Kroto and Smalley weren't
the first people to discover buckminsterfullerene. Dr. Bill Burch, an
Australian medical physicist, had already made buckminsterfullerene gas
when he wanted an instrument to detect lung clots, but he didn't bother
investigating the particle structure. In 1979, Japanese physicist Sumio
Iijima saw a new carbon structure. He reported that it looked like onion
rings. Still, Kroto and Smalley won a Nobel Prize in Chemistry.
The full name for this
molecule is a buckminsterfullerene.
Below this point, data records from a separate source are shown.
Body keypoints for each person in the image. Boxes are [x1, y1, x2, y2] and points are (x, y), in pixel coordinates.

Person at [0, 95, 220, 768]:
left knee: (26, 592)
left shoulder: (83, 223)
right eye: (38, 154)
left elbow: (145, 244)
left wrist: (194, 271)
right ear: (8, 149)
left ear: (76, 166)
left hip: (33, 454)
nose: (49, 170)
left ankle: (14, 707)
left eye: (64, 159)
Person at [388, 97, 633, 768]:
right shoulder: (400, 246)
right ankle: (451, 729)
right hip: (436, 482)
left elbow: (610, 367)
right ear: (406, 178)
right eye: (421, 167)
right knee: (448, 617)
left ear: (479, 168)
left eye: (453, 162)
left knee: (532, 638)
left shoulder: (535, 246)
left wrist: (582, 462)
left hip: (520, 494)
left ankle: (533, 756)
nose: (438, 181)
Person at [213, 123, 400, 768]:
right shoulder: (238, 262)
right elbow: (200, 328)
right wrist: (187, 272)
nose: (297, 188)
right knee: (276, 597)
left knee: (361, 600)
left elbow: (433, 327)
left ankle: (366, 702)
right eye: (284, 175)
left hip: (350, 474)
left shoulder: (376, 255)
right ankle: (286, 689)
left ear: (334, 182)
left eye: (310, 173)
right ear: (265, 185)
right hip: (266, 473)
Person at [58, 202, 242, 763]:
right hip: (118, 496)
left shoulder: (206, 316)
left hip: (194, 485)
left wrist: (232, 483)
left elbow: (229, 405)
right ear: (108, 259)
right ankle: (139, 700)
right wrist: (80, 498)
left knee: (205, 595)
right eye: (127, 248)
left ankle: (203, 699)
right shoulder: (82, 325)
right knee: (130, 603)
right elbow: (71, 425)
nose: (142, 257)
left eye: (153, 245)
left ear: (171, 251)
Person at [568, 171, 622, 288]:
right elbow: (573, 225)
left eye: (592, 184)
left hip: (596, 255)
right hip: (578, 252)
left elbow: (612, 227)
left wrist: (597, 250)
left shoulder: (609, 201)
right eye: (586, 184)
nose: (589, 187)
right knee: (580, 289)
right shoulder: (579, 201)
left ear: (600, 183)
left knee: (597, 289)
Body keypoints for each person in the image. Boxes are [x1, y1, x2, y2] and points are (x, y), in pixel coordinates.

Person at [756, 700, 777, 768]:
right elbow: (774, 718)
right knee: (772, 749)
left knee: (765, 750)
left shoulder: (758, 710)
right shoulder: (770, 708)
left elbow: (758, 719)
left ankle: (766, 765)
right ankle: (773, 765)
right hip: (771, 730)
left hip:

That's pretty long, so it gets
shortened to "buckyball" or "fullerene".
Buckminsterfullerenes were named after an American architect and
philosopher, R. Buckminster Fuller. The molecule is reminiscent of the
geodesic dome Fuller designed.
Buckyballs can be produced
in electric arcs between carbon electrodes in helium. It's believed that
buckyballs can be found in sooty flames and in outer space, especially
around red giants. Buckminsterfullerenes have been found in stardust.
Buckyballs can be used for
lots of different things. Some compounds of buckminsterfullerenes, for
example K3C60, become superconductors at low
temperatures. Derivatives of buckyballs have been used to fight cancer.
Buckminsterfullerenes could be used as catalysts. Buckyballs, being
hollow, could also be used to "cage" other materials.